THE DATA section start

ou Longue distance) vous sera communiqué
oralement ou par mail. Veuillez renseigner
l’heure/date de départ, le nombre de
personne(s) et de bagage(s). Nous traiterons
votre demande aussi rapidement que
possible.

THE DATA section end
THE DATA section start

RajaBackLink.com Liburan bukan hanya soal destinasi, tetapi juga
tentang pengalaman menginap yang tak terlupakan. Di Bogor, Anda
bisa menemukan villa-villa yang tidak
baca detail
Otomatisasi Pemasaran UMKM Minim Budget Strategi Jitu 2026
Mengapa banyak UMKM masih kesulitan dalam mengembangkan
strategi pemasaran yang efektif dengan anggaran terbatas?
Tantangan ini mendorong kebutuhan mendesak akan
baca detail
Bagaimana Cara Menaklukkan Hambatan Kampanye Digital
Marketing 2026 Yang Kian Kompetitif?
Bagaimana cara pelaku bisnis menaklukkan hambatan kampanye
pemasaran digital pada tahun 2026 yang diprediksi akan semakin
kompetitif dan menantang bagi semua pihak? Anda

THE DATA section end
THE DATA section start

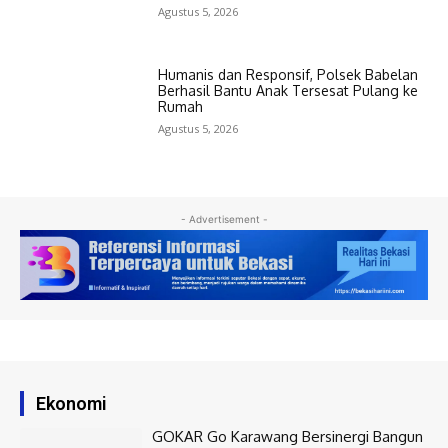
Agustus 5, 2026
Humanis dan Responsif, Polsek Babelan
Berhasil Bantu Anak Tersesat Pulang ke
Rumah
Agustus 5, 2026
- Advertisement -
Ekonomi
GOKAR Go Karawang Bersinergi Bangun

THE DATA section end

§ **PROMPT**: All lines above from the one holding "Otomatisasi Pemasaran UMKM" to the one holding "kompetitif dan menantang", inclusive, are to be copied exactly; no other line is wanted.

§ **REPLY**:
Otomatisasi Pemasaran UMKM Minim Budget Strategi Jitu 2026
Mengapa banyak UMKM masih kesulitan dalam mengembangkan
strategi pemasaran yang efektif dengan anggaran terbatas?
Tantangan ini mendorong kebutuhan mendesak akan
baca detail
Bagaimana Cara Menaklukkan Hambatan Kampanye Digital
Marketing 2026 Yang Kian Kompetitif?
Bagaimana cara pelaku bisnis menaklukkan hambatan kampanye
pemasaran digital pada tahun 2026 yang diprediksi akan semakin
kompetitif dan menantang bagi semua pihak? Anda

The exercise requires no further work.